Когда я возвращаюсь, в доме женщина, и я сразу понимаю, что это жена. Она прямит спину, но плечи у нее мягкие. Женский затылок вообще трогательная штука, что-то в этом есть детское, и, наверно, всерьез на женщин злиться нельзя. Я, конечно, не про жирных, у которых сало сзади свисает. Я здороваюсь и вешаю фуражку. Жена не отвечает. Я ставлю сигары Адольфу, но он не берет. Тикают часы. На дворе ветер, иногда он прижимает к окну кружащиеся листья каштана, и тогда они, шурша, сползают по стеклу. Одна веточка с пятью коричневыми, землистыми листьями, похожими на растопыренные, цепкие руки – коричневые мертвые руки осени, – рвется в комнату. Наконец Адольф, поерзав на стуле, незнакомым голосом говорит:
– Ну, иди, Мари.
Послушно, как школьница, она поднимается и с отрешенным видом выходит. Мягкий затылок, узкие плечи… И как такое возможно?

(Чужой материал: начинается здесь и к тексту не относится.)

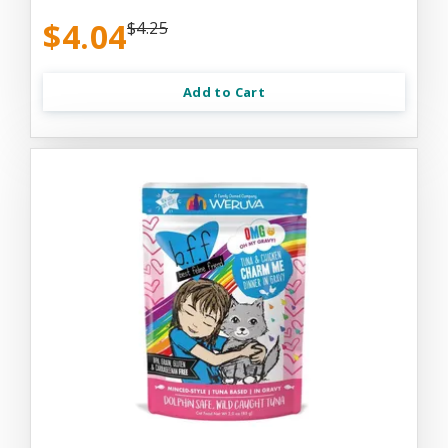
$4.04
$4.25
Add to Cart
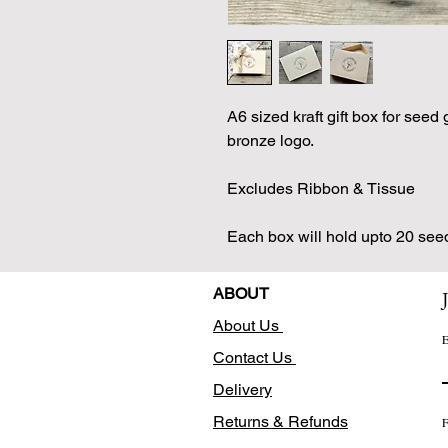
A6 sized kraft gift box for seed 
bronze logo.
Excludes Ribbon & Tissue
Each box will hold upto 20 see
ABOUT
About Us
E
Contact Us
Delivery
Returns & Refunds
F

– Вот так она приходит каждый день, сидит, молчит, ждет, смотрит на меня, – горько говорит Адольф.
Мне его жалко, но теперь жалко еще и жену.
– Поехали в город, Адольф. Какой смысл тут сидеть, – предлагаю я.
Он не хочет. На улице лает собака. Это жена идет через садовую калитку, к родителям.
– Она хочет вернуться? – спрашиваю я.
Он кивает. Больше я не задаю вопросов. Это уж решать ему.
– А то поехали, – делаю я еще одну попытку.
– В другой раз, Эрнст.
– Закури хоть. – Я пододвигаю ему ящик и жду, пока он вытащит сигару. Потом протягиваю руку. – Я скоро загляну к тебе, Адольф.
Он провожает меня до ворот. Через какое-то время я оборачиваюсь и машу ему рукой. Он все стоит у забора, позади опять вечерний сумрак, как тогда, когда он слез с поезда и ушел от нас. Ему бы остаться с нами. А теперь он одинок и несчастен, а мы не можем ему помочь, как бы ни хотели. Ах, на фронте было проще: жив – значит, с тобой все в порядке.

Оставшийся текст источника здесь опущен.